REQUIRED WORK
Could you copy the material below line for line, leaving every character unchanged?

RECORDS SUPPLIED
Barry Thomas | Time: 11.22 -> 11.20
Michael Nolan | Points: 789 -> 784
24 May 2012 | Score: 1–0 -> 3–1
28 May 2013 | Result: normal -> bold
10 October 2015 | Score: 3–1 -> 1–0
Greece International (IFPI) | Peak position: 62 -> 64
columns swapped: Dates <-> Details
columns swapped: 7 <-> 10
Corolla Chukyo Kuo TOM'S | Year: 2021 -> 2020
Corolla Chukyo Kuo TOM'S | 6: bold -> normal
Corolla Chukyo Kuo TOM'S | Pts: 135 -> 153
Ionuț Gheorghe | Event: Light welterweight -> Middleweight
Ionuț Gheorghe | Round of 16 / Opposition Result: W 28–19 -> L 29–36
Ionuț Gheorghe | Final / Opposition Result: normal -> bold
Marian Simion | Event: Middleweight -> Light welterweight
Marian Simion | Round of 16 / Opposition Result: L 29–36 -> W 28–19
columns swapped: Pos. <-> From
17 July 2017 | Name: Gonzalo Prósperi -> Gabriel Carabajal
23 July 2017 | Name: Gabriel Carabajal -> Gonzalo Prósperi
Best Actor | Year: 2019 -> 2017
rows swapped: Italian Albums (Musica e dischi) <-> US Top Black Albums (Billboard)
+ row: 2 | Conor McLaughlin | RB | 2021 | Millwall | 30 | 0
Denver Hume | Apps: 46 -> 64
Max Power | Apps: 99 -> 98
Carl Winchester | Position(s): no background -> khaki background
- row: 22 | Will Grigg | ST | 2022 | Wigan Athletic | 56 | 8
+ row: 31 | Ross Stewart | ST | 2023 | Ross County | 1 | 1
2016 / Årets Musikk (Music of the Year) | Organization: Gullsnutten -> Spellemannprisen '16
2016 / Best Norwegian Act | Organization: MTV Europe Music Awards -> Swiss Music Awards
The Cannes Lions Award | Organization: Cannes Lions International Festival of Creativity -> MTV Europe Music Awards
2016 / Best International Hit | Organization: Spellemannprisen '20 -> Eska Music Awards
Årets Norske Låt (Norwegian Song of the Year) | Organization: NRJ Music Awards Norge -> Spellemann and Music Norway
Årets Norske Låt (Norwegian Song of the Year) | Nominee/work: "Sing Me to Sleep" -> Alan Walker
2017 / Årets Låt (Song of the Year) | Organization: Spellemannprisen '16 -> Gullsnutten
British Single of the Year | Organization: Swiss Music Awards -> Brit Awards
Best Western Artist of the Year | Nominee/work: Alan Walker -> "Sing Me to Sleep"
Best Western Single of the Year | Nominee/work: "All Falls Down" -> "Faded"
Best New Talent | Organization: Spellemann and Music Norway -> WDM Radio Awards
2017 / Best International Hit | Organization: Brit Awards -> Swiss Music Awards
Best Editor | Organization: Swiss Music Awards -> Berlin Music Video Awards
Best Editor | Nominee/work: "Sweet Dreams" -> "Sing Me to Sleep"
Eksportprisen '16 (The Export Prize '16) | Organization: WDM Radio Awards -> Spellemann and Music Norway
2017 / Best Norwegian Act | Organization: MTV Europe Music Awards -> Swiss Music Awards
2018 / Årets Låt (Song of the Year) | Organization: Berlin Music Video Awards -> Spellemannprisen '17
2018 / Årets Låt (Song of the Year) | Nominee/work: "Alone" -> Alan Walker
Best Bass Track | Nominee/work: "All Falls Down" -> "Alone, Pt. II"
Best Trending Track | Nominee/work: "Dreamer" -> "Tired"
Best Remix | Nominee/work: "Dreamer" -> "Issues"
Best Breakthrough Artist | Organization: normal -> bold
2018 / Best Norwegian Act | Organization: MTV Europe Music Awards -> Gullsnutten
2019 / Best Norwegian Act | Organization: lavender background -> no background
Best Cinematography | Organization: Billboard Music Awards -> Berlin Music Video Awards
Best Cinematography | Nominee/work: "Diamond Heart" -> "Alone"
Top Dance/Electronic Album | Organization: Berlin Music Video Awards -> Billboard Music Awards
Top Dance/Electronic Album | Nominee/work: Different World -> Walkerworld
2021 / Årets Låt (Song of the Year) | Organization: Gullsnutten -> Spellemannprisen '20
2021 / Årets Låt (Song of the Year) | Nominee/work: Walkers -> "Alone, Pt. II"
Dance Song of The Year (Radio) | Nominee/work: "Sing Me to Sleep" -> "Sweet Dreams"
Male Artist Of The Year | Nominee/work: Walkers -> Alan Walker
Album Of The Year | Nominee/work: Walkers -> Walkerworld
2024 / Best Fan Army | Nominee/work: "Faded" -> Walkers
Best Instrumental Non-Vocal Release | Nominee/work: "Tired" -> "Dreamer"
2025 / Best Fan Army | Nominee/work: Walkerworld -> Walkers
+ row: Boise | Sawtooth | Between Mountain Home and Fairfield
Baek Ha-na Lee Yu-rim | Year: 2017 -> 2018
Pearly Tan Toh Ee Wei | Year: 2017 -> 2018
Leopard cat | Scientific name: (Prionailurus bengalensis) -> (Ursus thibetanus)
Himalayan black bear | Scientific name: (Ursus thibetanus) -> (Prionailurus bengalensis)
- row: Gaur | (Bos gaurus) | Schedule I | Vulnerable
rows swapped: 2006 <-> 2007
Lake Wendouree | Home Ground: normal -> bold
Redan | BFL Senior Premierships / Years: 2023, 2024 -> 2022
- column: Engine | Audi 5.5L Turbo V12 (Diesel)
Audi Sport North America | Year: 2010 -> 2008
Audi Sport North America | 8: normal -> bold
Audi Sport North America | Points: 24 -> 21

CORRECT RESPONSE
Barry Thomas | Time: 11.22 -> 11.20
Michael Nolan | Points: 789 -> 784
24 May 2012 | Score: 1–0 -> 3–1
28 May 2013 | Result: normal -> bold
10 October 2015 | Score: 3–1 -> 1–0
Greece International (IFPI) | Peak position: 62 -> 64
columns swapped: Dates <-> Details
columns swapped: 7 <-> 10
Corolla Chukyo Kuo TOM'S | Year: 2021 -> 2020
Corolla Chukyo Kuo TOM'S | 6: bold -> normal
Corolla Chukyo Kuo TOM'S | Pts: 135 -> 153
Ionuț Gheorghe | Event: Light welterweight -> Middleweight
Ionuț Gheorghe | Round of 16 / Opposition Result: W 28–19 -> L 29–36
Ionuț Gheorghe | Final / Opposition Result: normal -> bold
Marian Simion | Event: Middleweight -> Light welterweight
Marian Simion | Round of 16 / Opposition Result: L 29–36 -> W 28–19
columns swapped: Pos. <-> From
17 July 2017 | Name: Gonzalo Prósperi -> Gabriel Carabajal
23 July 2017 | Name: Gabriel Carabajal -> Gonzalo Prósperi
Best Actor | Year: 2019 -> 2017
rows swapped: Italian Albums (Musica e dischi) <-> US Top Black Albums (Billboard)
+ row: 2 | Conor McLaughlin | RB | 2021 | Millwall | 30 | 0
Denver Hume | Apps: 46 -> 64
Max Power | Apps: 99 -> 98
Carl Winchester | Position(s): no background -> khaki background
- row: 22 | Will Grigg | ST | 2022 | Wigan Athletic | 56 | 8
+ row: 31 | Ross Stewart | ST | 2023 | Ross County | 1 | 1
2016 / Årets Musikk (Music of the Year) | Organization: Gullsnutten -> Spellemannprisen '16
2016 / Best Norwegian Act | Organization: MTV Europe Music Awards -> Swiss Music Awards
The Cannes Lions Award | Organization: Cannes Lions International Festival of Creativity -> MTV Europe Music Awards
2016 / Best International Hit | Organization: Spellemannprisen '20 -> Eska Music Awards
Årets Norske Låt (Norwegian Song of the Year) | Organization: NRJ Music Awards Norge -> Spellemann and Music Norway
Årets Norske Låt (Norwegian Song of the Year) | Nominee/work: "Sing Me to Sleep" -> Alan Walker
2017 / Årets Låt (Song of the Year) | Organization: Spellemannprisen '16 -> Gullsnutten
British Single of the Year | Organization: Swiss Music Awards -> Brit Awards
Best Western Artist of the Year | Nominee/work: Alan Walker -> "Sing Me to Sleep"
Best Western Single of the Year | Nominee/work: "All Falls Down" -> "Faded"
Best New Talent | Organization: Spellemann and Music Norway -> WDM Radio Awards
2017 / Best International Hit | Organization: Brit Awards -> Swiss Music Awards
Best Editor | Organization: Swiss Music Awards -> Berlin Music Video Awards
Best Editor | Nominee/work: "Sweet Dreams" -> "Sing Me to Sleep"
Eksportprisen '16 (The Export Prize '16) | Organization: WDM Radio Awards -> Spellemann and Music Norway
2017 / Best Norwegian Act | Organization: MTV Europe Music Awards -> Swiss Music Awards
2018 / Årets Låt (Song of the Year) | Organization: Berlin Music Video Awards -> Spellemannprisen '17
2018 / Årets Låt (Song of the Year) | Nominee/work: "Alone" -> Alan Walker
Best Bass Track | Nominee/work: "All Falls Down" -> "Alone, Pt. II"
Best Trending Track | Nominee/work: "Dreamer" -> "Tired"
Best Remix | Nominee/work: "Dreamer" -> "Issues"
Best Breakthrough Artist | Organization: normal -> bold
2018 / Best Norwegian Act | Organization: MTV Europe Music Awards -> Gullsnutten
2019 / Best Norwegian Act | Organization: lavender background -> no background
Best Cinematography | Organization: Billboard Music Awards -> Berlin Music Video Awards
Best Cinematography | Nominee/work: "Diamond Heart" -> "Alone"
Top Dance/Electronic Album | Organization: Berlin Music Video Awards -> Billboard Music Awards
Top Dance/Electronic Album | Nominee/work: Different World -> Walkerworld
2021 / Årets Låt (Song of the Year) | Organization: Gullsnutten -> Spellemannprisen '20
2021 / Årets Låt (Song of the Year) | Nominee/work: Walkers -> "Alone, Pt. II"
Dance Song of The Year (Radio) | Nominee/work: "Sing Me to Sleep" -> "Sweet Dreams"
Male Artist Of The Year | Nominee/work: Walkers -> Alan Walker
Album Of The Year | Nominee/work: Walkers -> Walkerworld
2024 / Best Fan Army | Nominee/work: "Faded" -> Walkers
Best Instrumental Non-Vocal Release | Nominee/work: "Tired" -> "Dreamer"
2025 / Best Fan Army | Nominee/work: Walkerworld -> Walkers
+ row: Boise | Sawtooth | Between Mountain Home and Fairfield
Baek Ha-na Lee Yu-rim | Year: 2017 -> 2018
Pearly Tan Toh Ee Wei | Year: 2017 -> 2018
Leopard cat | Scientific name: (Prionailurus bengalensis) -> (Ursus thibetanus)
Himalayan black bear | Scientific name: (Ursus thibetanus) -> (Prionailurus bengalensis)
- row: Gaur | (Bos gaurus) | Schedule I | Vulnerable
rows swapped: 2006 <-> 2007
Lake Wendouree | Home Ground: normal -> bold
Redan | BFL Senior Premierships / Years: 2023, 2024 -> 2022
- column: Engine | Audi 5.5L Turbo V12 (Diesel)
Audi Sport North America | Year: 2010 -> 2008
Audi Sport North America | 8: normal -> bold
Audi Sport North America | Points: 24 -> 21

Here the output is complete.